> _WORK REQUIRED_: In this exercise, the data must be written out exactly.

> _AVAILABLE DATA_:
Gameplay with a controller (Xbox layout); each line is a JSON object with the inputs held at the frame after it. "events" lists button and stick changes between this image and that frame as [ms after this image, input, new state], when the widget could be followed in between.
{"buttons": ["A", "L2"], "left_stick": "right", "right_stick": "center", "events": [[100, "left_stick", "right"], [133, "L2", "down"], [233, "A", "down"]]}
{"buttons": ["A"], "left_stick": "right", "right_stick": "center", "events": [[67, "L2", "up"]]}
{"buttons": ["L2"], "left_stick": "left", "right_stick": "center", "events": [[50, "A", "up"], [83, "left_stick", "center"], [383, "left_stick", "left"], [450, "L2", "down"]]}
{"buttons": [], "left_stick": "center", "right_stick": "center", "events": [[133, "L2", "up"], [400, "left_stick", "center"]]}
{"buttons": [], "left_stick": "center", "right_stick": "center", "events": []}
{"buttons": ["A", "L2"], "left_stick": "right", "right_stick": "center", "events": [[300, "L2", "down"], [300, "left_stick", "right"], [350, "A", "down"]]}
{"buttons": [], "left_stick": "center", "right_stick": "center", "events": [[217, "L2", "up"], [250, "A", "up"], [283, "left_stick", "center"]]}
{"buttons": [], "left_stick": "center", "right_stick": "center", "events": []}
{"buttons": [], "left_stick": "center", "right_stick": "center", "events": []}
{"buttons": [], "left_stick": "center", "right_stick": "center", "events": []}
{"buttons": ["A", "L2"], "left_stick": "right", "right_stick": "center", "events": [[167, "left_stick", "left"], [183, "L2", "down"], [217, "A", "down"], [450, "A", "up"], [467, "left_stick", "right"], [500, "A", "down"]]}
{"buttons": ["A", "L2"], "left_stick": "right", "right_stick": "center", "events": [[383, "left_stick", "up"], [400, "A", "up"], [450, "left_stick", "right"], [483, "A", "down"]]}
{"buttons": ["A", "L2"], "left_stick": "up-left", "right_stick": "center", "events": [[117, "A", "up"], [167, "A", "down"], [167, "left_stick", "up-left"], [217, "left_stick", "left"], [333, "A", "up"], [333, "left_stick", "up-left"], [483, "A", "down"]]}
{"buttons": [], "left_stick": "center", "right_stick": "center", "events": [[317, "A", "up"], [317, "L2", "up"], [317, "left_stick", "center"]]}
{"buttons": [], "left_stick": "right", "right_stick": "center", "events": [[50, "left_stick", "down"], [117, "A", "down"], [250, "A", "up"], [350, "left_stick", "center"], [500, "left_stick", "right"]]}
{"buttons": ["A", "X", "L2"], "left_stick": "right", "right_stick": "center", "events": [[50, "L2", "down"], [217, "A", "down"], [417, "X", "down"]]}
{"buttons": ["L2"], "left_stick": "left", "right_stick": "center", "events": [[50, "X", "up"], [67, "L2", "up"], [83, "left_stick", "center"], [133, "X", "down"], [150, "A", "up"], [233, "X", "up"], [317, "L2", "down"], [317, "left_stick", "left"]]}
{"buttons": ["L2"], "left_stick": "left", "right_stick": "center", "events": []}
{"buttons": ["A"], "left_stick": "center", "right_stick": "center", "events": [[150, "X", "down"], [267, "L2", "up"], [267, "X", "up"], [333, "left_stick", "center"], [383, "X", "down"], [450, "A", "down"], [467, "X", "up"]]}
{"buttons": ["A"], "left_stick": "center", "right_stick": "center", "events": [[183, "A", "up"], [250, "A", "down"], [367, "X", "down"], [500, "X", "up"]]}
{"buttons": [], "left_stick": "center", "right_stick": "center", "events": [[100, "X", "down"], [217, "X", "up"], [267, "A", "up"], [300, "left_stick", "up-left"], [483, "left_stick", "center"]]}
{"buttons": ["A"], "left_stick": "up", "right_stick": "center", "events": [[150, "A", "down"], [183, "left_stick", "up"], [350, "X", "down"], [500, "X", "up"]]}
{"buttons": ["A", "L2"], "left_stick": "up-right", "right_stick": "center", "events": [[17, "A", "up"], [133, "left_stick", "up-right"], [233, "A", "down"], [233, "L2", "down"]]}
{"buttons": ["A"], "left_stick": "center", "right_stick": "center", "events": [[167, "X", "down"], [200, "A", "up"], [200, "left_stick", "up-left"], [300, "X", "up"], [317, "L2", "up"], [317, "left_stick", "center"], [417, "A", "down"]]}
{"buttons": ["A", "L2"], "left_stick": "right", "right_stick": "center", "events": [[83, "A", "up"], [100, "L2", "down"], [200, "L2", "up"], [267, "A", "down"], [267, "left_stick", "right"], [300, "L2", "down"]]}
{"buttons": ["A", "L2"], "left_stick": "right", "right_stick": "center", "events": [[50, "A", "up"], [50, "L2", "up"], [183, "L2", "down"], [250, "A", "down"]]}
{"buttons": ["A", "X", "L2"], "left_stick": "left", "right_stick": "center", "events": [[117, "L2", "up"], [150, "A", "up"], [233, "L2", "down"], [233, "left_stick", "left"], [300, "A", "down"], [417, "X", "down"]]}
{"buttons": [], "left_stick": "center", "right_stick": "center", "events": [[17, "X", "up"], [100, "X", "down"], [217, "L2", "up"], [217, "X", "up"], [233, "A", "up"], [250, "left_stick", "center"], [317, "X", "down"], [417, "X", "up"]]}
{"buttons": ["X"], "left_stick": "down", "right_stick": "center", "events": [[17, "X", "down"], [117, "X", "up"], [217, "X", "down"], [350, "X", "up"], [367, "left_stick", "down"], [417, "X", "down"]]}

> _EXPECTED ANSWER_:
Gameplay with a controller (Xbox layout); each line is a JSON object with the inputs held at the frame after it. "events" lists button and stick changes between this image and that frame as [ms after this image, input, new state], when the widget could be followed in between.
{"buttons": ["A", "L2"], "left_stick": "right", "right_stick": "center", "events": [[100, "left_stick", "right"], [133, "L2", "down"], [233, "A", "down"]]}
{"buttons": ["A"], "left_stick": "right", "right_stick": "center", "events": [[67, "L2", "up"]]}
{"buttons": ["L2"], "left_stick": "left", "right_stick": "center", "events": [[50, "A", "up"], [83, "left_stick", "center"], [383, "left_stick", "left"], [450, "L2", "down"]]}
{"buttons": [], "left_stick": "center", "right_stick": "center", "events": [[133, "L2", "up"], [400, "left_stick", "center"]]}
{"buttons": [], "left_stick": "center", "right_stick": "center", "events": []}
{"buttons": ["A", "L2"], "left_stick": "right", "right_stick": "center", "events": [[300, "L2", "down"], [300, "left_stick", "right"], [350, "A", "down"]]}
{"buttons": [], "left_stick": "center", "right_stick": "center", "events": [[217, "L2", "up"], [250, "A", "up"], [283, "left_stick", "center"]]}
{"buttons": [], "left_stick": "center", "right_stick": "center", "events": []}
{"buttons": [], "left_stick": "center", "right_stick": "center", "events": []}
{"buttons": [], "left_stick": "center", "right_stick": "center", "events": []}
{"buttons": ["A", "L2"], "left_stick": "right", "right_stick": "center", "events": [[167, "left_stick", "left"], [183, "L2", "down"], [217, "A", "down"], [450, "A", "up"], [467, "left_stick", "right"], [500, "A", "down"]]}
{"buttons": ["A", "L2"], "left_stick": "right", "right_stick": "center", "events": [[383, "left_stick", "up"], [400, "A", "up"], [450, "left_stick", "right"], [483, "A", "down"]]}
{"buttons": ["A", "L2"], "left_stick": "up-left", "right_stick": "center", "events": [[117, "A", "up"], [167, "A", "down"], [167, "left_stick", "up-left"], [217, "left_stick", "left"], [333, "A", "up"], [333, "left_stick", "up-left"], [483, "A", "down"]]}
{"buttons": [], "left_stick": "center", "right_stick": "center", "events": [[317, "A", "up"], [317, "L2", "up"], [317, "left_stick", "center"]]}
{"buttons": [], "left_stick": "right", "right_stick": "center", "events": [[50, "left_stick", "down"], [117, "A", "down"], [250, "A", "up"], [350, "left_stick", "center"], [500, "left_stick", "right"]]}
{"buttons": ["A", "X", "L2"], "left_stick": "right", "right_stick": "center", "events": [[50, "L2", "down"], [217, "A", "down"], [417, "X", "down"]]}
{"buttons": ["L2"], "left_stick": "left", "right_stick": "center", "events": [[50, "X", "up"], [67, "L2", "up"], [83, "left_stick", "center"], [133, "X", "down"], [150, "A", "up"], [233, "X", "up"], [317, "L2", "down"], [317, "left_stick", "left"]]}
{"buttons": ["L2"], "left_stick": "left", "right_stick": "center", "events": []}
{"buttons": ["A"], "left_stick": "center", "right_stick": "center", "events": [[150, "X", "down"], [267, "L2", "up"], [267, "X", "up"], [333, "left_stick", "center"], [383, "X", "down"], [450, "A", "down"], [467, "X", "up"]]}
{"buttons": ["A"], "left_stick": "center", "right_stick": "center", "events": [[183, "A", "up"], [250, "A", "down"], [367, "X", "down"], [500, "X", "up"]]}
{"buttons": [], "left_stick": "center", "right_stick": "center", "events": [[100, "X", "down"], [217, "X", "up"], [267, "A", "up"], [300, "left_stick", "up-left"], [483, "left_stick", "center"]]}
{"buttons": ["A"], "left_stick": "up", "right_stick": "center", "events": [[150, "A", "down"], [183, "left_stick", "up"], [350, "X", "down"], [500, "X", "up"]]}
{"buttons": ["A", "L2"], "left_stick": "up-right", "right_stick": "center", "events": [[17, "A", "up"], [133, "left_stick", "up-right"], [233, "A", "down"], [233, "L2", "down"]]}
{"buttons": ["A"], "left_stick": "center", "right_stick": "center", "events": [[167, "X", "down"], [200, "A", "up"], [200, "left_stick", "up-left"], [300, "X", "up"], [317, "L2", "up"], [317, "left_stick", "center"], [417, "A", "down"]]}
{"buttons": ["A", "L2"], "left_stick": "right", "right_stick": "center", "events": [[83, "A", "up"], [100, "L2", "down"], [200, "L2", "up"], [267, "A", "down"], [267, "left_stick", "right"], [300, "L2", "down"]]}
{"buttons": ["A", "L2"], "left_stick": "right", "right_stick": "center", "events": [[50, "A", "up"], [50, "L2", "up"], [183, "L2", "down"], [250, "A", "down"]]}
{"buttons": ["A", "X", "L2"], "left_stick": "left", "right_stick": "center", "events": [[117, "L2", "up"], [150, "A", "up"], [233, "L2", "down"], [233, "left_stick", "left"], [300, "A", "down"], [417, "X", "down"]]}
{"buttons": [], "left_stick": "center", "right_stick": "center", "events": [[17, "X", "up"], [100, "X", "down"], [217, "L2", "up"], [217, "X", "up"], [233, "A", "up"], [250, "left_stick", "center"], [317, "X", "down"], [417, "X", "up"]]}
{"buttons": ["X"], "left_stick": "down", "right_stick": "center", "events": [[17, "X", "down"], [117, "X", "up"], [217, "X", "down"], [350, "X", "up"], [367, "left_stick", "down"], [417, "X", "down"]]}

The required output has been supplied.